На тихой лужайке, как гиацинт, ах, локон твой.
Набухшее облако как покров обоих солнц.
По солнцу щеки завесой скользит, ах, локон твой.
Пушистое войско на алых щеках восстало вновь.
В предчувствье беды от страха дрожит, ах, локон твой.
Спасает красавиц с щеками роз от стылых гроз.
Так лишь от ветра тебя сторожит, ах, локон твой.
Ты думал, что всё, что есть на земле, в руках Резми,
Но клад красоты драконом хранит, ах, локон твой.
[432]Двух поэтов, дядю и племянника, связывало не только литературное призвание. Обладательницей прославленного в стихах локона являлась Хан-Заде-ханым, родная дочь Газайи, которой Резми приходился мужем.[433] Как и ее брат Саадет Герай,[434] Хан-Заде унаследовала отцовский поэтический дар. Стихотворения Хан-Заде не дошли до наших дней, но старая крымскотатарская хроника сохранила эпизод, что запечатлел ее острый ум, достойный принцессы.
Однажды, читая вслух Коран в присутствии жены, Бахадыр Герай дошел до строк: «…женитесь на тех, что приятны вам, женщинах — и двух, и трех, и четырех…». Тут он прервал чтение и, видимо, возвращаясь к некоей шедшей между обоими дискуссии, взглянул на супругу и спросил ее:
— Поняли ли вы смысл священного текста?
— Да, мой падишах! — ответила Хан-Заде, — Но я, ваша рабыня, утешаю свое удрученное сердце последующими словами: «…а если боитесь, что не будете справедливы, то — на одной».[435]
Новая жизнь на ханском престоле представляла собой заметный контраст в сравнении с тем скромным, но безмятежным существованием, что вел до сей поры Бахадыр Герай в кругу родни, мудрецов и стихотворцев. Безусловно, Бахчисарайский дворец был гораздо более просторным и роскошным жилищем, чем прежнее балканское имение Бахадыра, но за воротами Хансарая простиралась большая страна, вконец измученная недавними потрясениями, опустошенная эпидемиями и многолетними неурожаями, а теперь еще и пораженная вестью о последних событиях на Дону.
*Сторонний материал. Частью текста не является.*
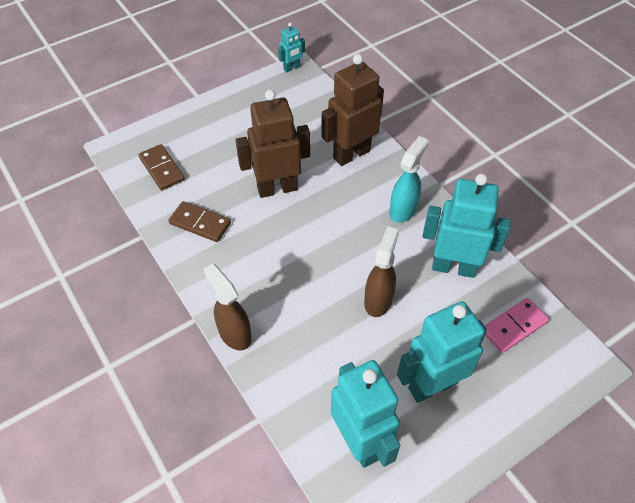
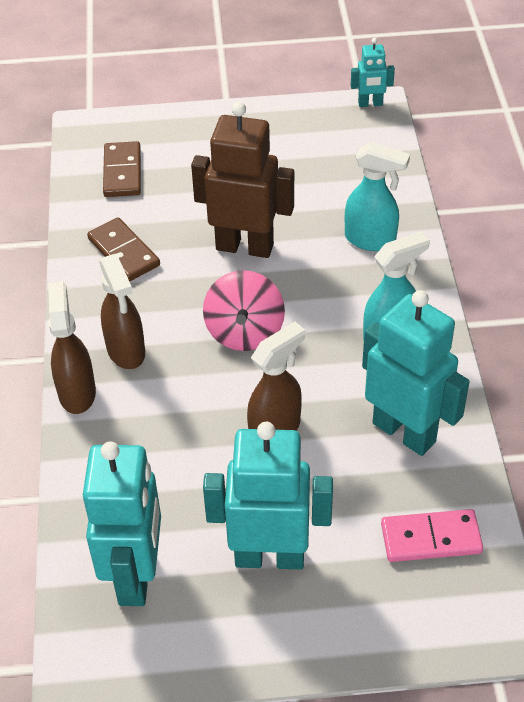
camera: 30 degrees right, 5 degrees down
(248, 290) = (126, 351): none -> brown spray bottle
(316, 244) = (244, 332): none -> pink spinning top
(351, 154) = (371, 240): brown robot -> turquoise spray bottle

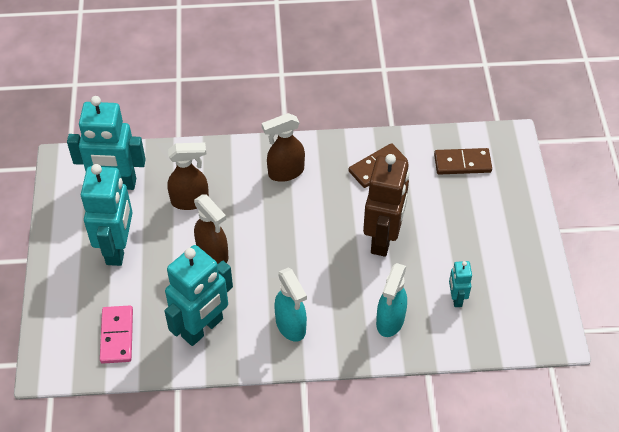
camera: 90 degrees right, 5 degrees up
(77, 392) = (253, 149): brown spray bottle -> brown spray bottle (190, 201)
(244, 332) = (299, 238): pink spinning top -> none
(370, 104) = (560, 333): turquoise robot -> turquoise robot (456, 298)

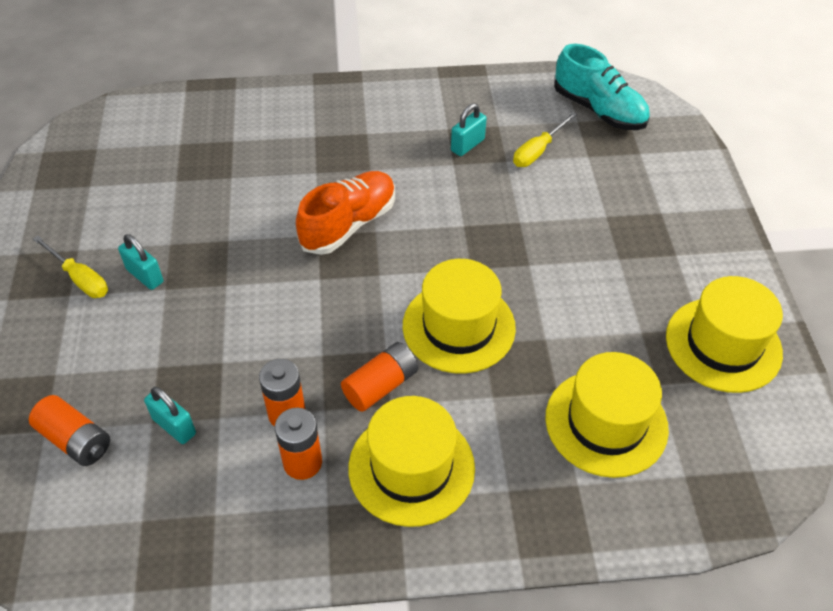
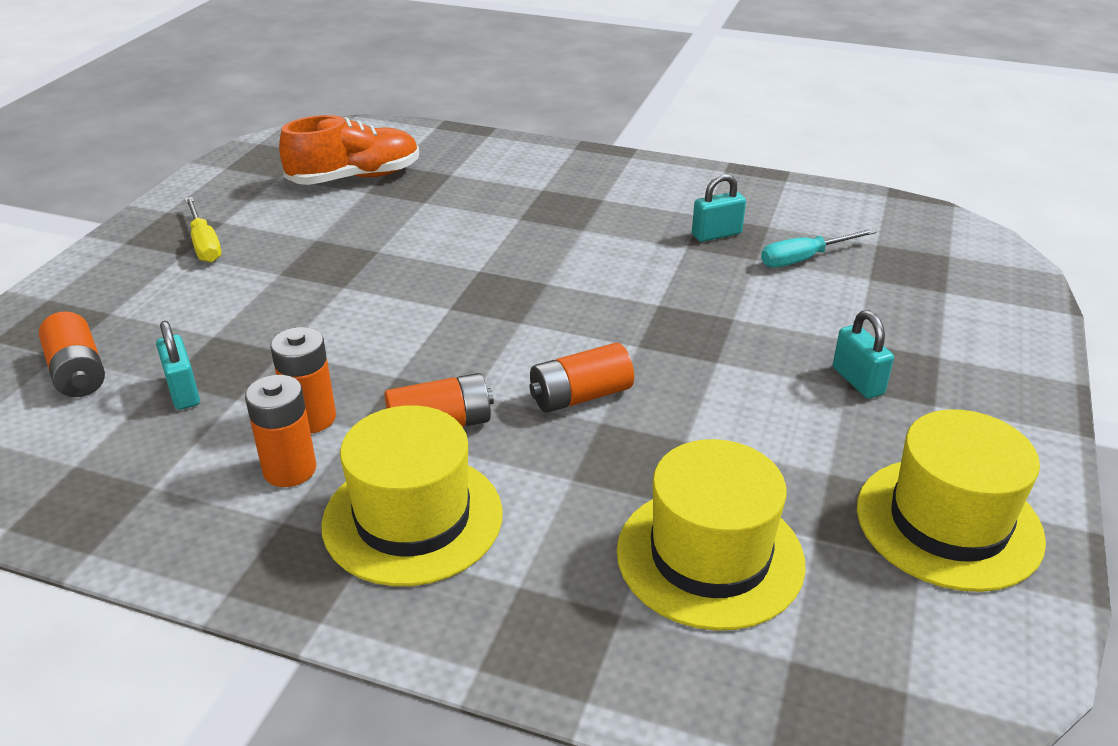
camera: 25 degrees right, 15 degrees down
(145, 276) = (268, 258): turquoise padlock -> turquoise padlock (857, 381)
(349, 224) = (521, 270): orange shoe -> orange shoe (355, 178)
(458, 327) = (580, 396): yellow hat -> orange battery
(538, 151) = (804, 259): yellow screwdriver -> turquoise screwdriver
(599, 110) = (913, 240): turquoise shoe -> none

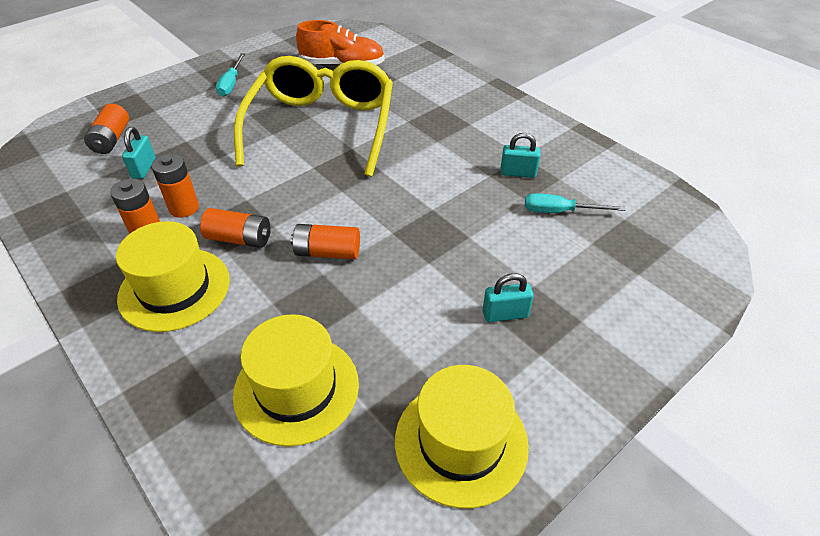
camera: 30 degrees right, 10 degrees up
(204, 244) = (231, 84): yellow screwdriver -> turquoise screwdriver
(408, 259) = (321, 127): none -> yellow glasses
(857, 381) = (505, 314): turquoise padlock -> turquoise padlock turned 75 degrees clockwise

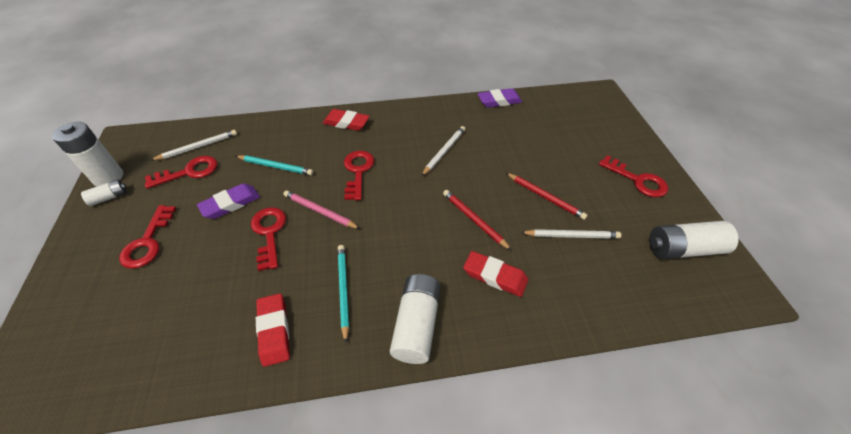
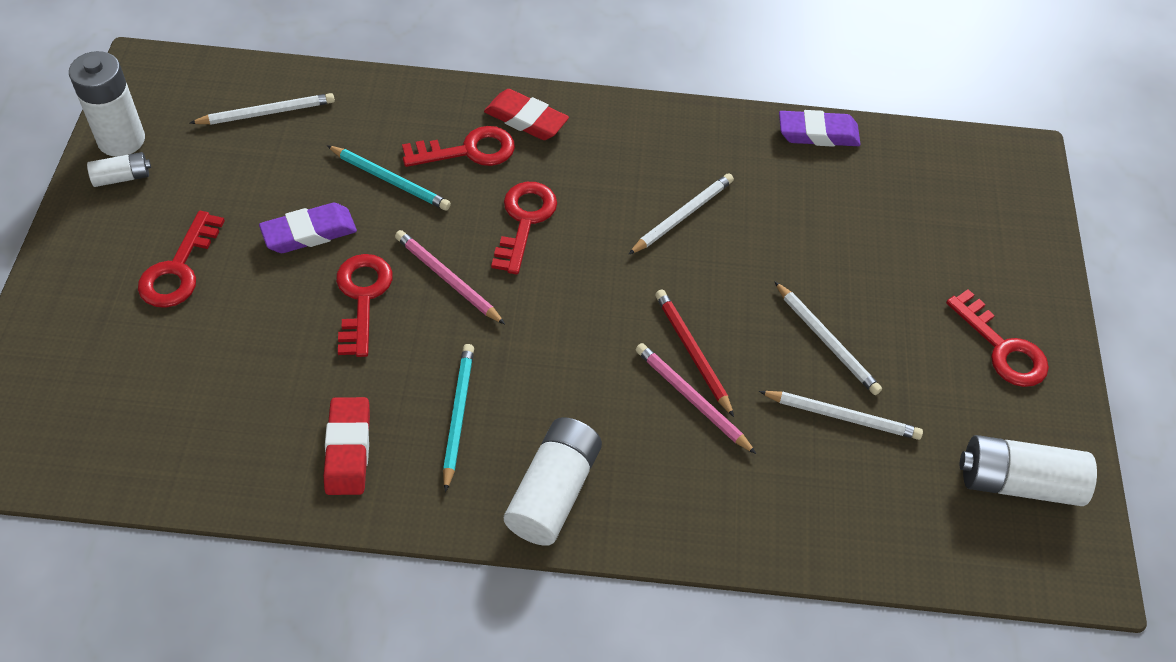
camera: 10 degrees right, 5 degrees up
(189, 172) = (248, 159): red key -> red key (468, 151)
(483, 246) = (692, 399): none -> pink pencil
(495, 276) = (693, 450): red eraser -> none
(545, 197) = (826, 341): red pencil -> white pencil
Падение Азака заставило содрогнуться весь Крым. Случившееся слишком напоминало события почти вековой давности, когда Московское царство, занимая один рубеж за другим, захватило Казань, а затем за каких-то пять лет покорило и Хаджи-Тархан с Ногайской Ордой. Уже тогда Иван Грозный мечтал продолжить свое завоевательное шествие и на Крымский Юрт — да не осилил его.[436] Помня об этом, крымцы стали подозревать, что взятие Азака — лишь первый шаг нового русского наступления на их страну. «Мы потеряли чуть ли не треть своего государства, — говорили они между собой. — А если русские поставят еще и новую крепость в устье Дона, то отрежут у нас степь до самого Ор-Капы — и азакские казаки наверняка сумеют взять его, ибо крепость там плоха, крепостные стены низки, да и те развалены, а укреплений нет никаких. И когда они возьмут Ор-Капы, тогда и всем Крымом овладеют — а турецкий падишах нас защитить не сможет: ему бы от своих врагов уберечься». «Если мы Азак не вернем, — соглашались другие, — то мы пропали: казаки захватят и Керчь, и Тамань, и Темрюк; и как только их возьмут, то Крыму неоткуда ждать помощи».